INFORMATION & COMPUTER SCIENCE DEPARTMENT, KFUPM

ICS202 : DATA STRUCTURES

LAB  #02 : More on Design Patterns


Objectives:

To gain experience with:

·          The SearchableContainer Pattern

·         The Association Pattern


 

1.  Downloads and Review:

Download the file lab02.zip and unzip it inside the ics202 main folder.  WinZip will add the following files in the ics202 folder.
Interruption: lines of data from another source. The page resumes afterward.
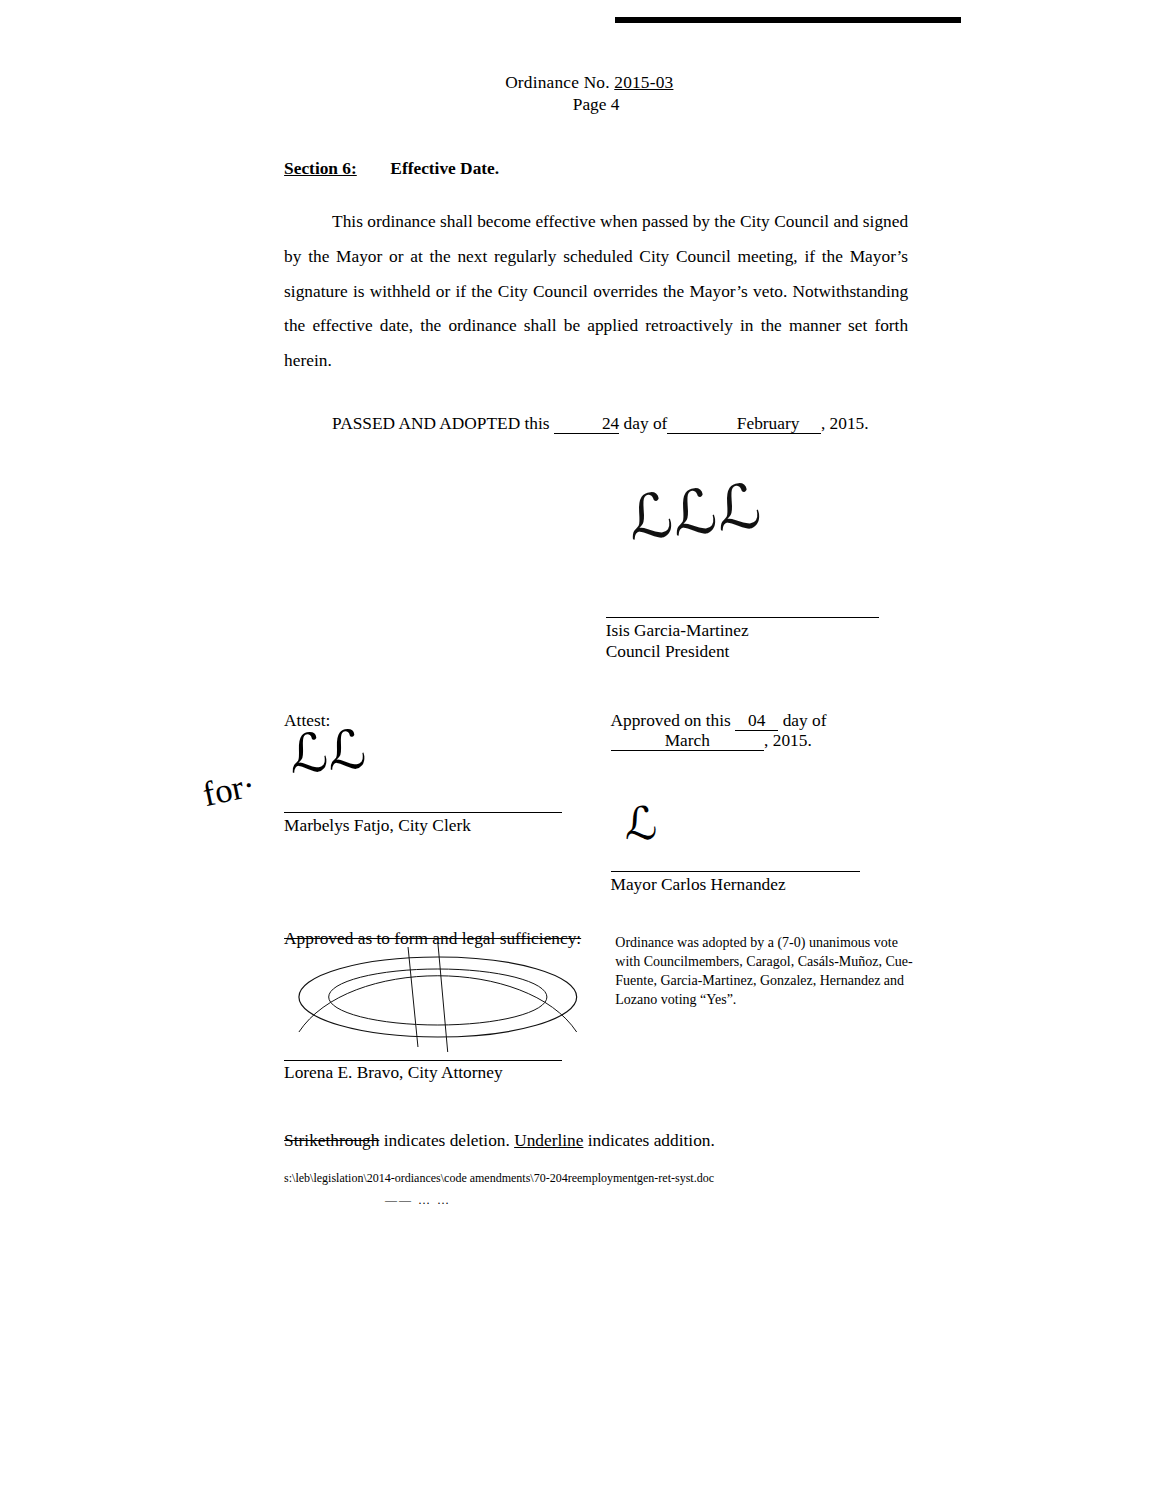Ordinance No. 2015-03
Page 4
Section 6: Effective Date.
This ordinance shall become effective when passed by the City Council and signed by the Mayor or at the next regularly scheduled City Council meeting, if the Mayor’s signature is withheld or if the City Council overrides the Mayor’s veto. Notwithstanding the effective date, the ordinance shall be applied retroactively in the manner set forth herein.
PASSED AND ADOPTED this 24 day ofFebruary, 2015.
ℒℒℒ
Isis Garcia-Martinez
Council President
for·
Attest:
ℒℒ
Marbelys Fatjo, City Clerk
Approved on this 04 day of March, 2015.
ℒ
Mayor Carlos Hernandez
Ordinance was adopted by a (7-0) unanimous vote with Councilmembers, Caragol, Casáls-Muñoz, Cue-Fuente, Garcia-Martinez, Gonzalez, Hernandez and Lozano voting “Yes”.
Approved as to form and legal sufficiency:
Lorena E. Bravo, City Attorney
Strikethrough indicates deletion. Underline indicates addition.
s:\leb\legislation\2014-ordiances\code amendments\70-204reemploymentgen-ret-syst.doc —— … …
·        SearchableContainer.java

·        Association.java

 

WinZip will also create a sub-folder lab02 under the ics202 folder and store the following files:

MySearchableContainer.java

Student.java

Instructor.java

TestInstructorStudentAssociation.java

TestAssociation.java

ByWordLength.java

input.txt

Now open each of the four java files to make sure you understand them.

 

   

2.  Task #1

Open the file, MySearchableContainer.java and study it carefully.  You will notice that it is extending MyContainer of ics202.lab01 package and also claiming to implement the SearchableContainer interface.  For this claim to be true, it has to implement the four methods of the interface.  Now insert method has already been implemented by MyContainer, so we only have three methods left.  Of the remaining three, the withdraw method has been implemented for you.

 

(a) Implement the isMember and find methods.  These methods must be implemented such that each one ultimately uses the private

     method findIndex.

(b) Test your implementation of MySearchableContainer class by completing the menu driven program

        TestMySearchableContainer.java

   

3.  Task #2

As explained in Unit-02, the Association design pattern is used to map (or associate) a set of objects with another set of objects, using the items in one set as keys and the items in the other set as values.  Some examples are:

·         Associating an instructor with his students

·         Mapping student numeric grades with letter grades

·         Mapping items in a priority queue with their priorities

·         Mapping words in a file with their number of occurrence, etc.

 

(a) The files Student.java, Instructor.java, and TestInstructorStudentAssociation.java show how an instructor object can be

      associated with a MySearchableContainer containing the students taught by the instructor. Several operations on the created

     Association object are then shown. Study and then execute the program. 

(b) Open the file ByWordLength.java to see another concrete example.  This example reads words in a text file and associate each

      word with its length. It then prints the words according to their lengths, from shortest to longest.  Run the program using the sample

      input file, input.txt to see how it works.

4.  Task #3

 

Complete the program TestAssociation.java to associate each word in a text file with its number of occurrence (i.e., with its frequency), using the word as the key and the number of occurrence as the value. Use an instance of MySearchableContainer to store the Association objects.  After processing all the words, print your container using the PrintingVisitor of the ics202 package.

 

5.  Task #4

      (a) Write a visitor DuplicatedElementsFinder whose instance returns a MySearchableContainer set of the duplicated elements, of a
            MyContainer object it visits,
each of which has a frequency greater than three. An empty MySearchableContainer should be
            returned if there are no such duplicated elements.

            Example: If the visited container contains the objects {5, 5, 5, 20, 8, 1, 8, 20, 8, 3, 20, 8, 8,  20} then the returned container is
            {8, 20}

            Hint: Use the Association design pattern and two MySearchableContainer objects in your visit method.

     (b) Write an appropriate test class to test the DuplicatedElementsFinder visitor.